Diana van de gemeente Bergen op Zoom geeft aan dat zij binnen hun gemeente nu betrokken is bij het opstellen van een handboek. Ze hebben het handboek van de VPNG als leidraad genomen, vanuit de directie bleek wel dat er behoefte was aan nog wat aanvullende documenten. Enrico laat weten dat het handboek ook op die manier is bedoeld. Het is in Word opgemaakt zodat je je eigen teksten kunt toevoegen en terminologie kunt aanpassen. Yeny van de gemeente Den Haag vertelt dat zij het handboek recent nog heeft aangepast en dat hier juist geen projectleiders of directie bij betrokken waren. Wel laat ze weten dat ze het idee heeft dat het handboek eigenlijk niet of nauwelijks wordt gebruikt en dat dit erg zonde is.

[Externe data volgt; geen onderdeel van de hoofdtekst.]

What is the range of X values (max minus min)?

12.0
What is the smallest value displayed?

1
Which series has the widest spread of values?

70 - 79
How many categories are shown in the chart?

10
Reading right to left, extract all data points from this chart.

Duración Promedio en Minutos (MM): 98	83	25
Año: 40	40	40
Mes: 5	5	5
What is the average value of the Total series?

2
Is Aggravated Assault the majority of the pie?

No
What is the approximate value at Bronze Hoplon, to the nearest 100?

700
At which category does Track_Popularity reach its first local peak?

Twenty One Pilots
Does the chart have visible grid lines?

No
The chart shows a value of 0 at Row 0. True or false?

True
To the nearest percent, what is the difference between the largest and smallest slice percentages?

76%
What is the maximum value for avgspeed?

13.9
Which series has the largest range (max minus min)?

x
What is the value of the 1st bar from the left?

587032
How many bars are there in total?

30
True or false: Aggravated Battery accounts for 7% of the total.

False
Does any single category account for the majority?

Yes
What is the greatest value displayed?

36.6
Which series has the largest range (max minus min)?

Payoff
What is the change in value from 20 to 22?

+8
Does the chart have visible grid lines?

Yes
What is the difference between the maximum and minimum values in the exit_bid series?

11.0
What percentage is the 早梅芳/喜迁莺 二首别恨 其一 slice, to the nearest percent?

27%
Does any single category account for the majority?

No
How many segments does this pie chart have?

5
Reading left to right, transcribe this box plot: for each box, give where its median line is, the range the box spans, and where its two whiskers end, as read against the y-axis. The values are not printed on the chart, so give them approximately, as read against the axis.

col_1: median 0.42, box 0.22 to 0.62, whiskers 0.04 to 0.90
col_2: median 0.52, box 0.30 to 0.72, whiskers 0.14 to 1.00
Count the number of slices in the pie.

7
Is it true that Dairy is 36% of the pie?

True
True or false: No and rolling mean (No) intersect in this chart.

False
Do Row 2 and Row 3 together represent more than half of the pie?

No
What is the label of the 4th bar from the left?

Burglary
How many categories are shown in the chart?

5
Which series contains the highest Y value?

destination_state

In de chat wordt aangegeven dat best veel ondersteuners betrokken zijn bij het opstellen van een handboek bij hun gemeente, dat is positief. Verder wil Enrico nog meegeven dat het handig is om de leidinggevende van de projectleider mee te nemen in de rolverdeling en aan te geven dat jij als ondersteuner de richtlijnen van het handboek volgt en ook uitwerkt, en dat de leidinggevende van de projectleider dit ook actief moet steunen.
De reden waarom je dit zou willen als ondersteuner is om meer inhoudelijk toe te kunnen voegen aan een project. Het handboek gaat onder andere over het aanscherpen van de projectopdracht, de kern van het project. Is het projectplan actueel? Hebben we de belangrijkste risico’s in beeld? Kortom, je kunt door gebruik te maken van het handboek als ondersteuner een wat meer gelijkwaardige rol naast de projectleider creëren. Dit is ook afhankelijk van de manier van werken van de verschillende projectleiders.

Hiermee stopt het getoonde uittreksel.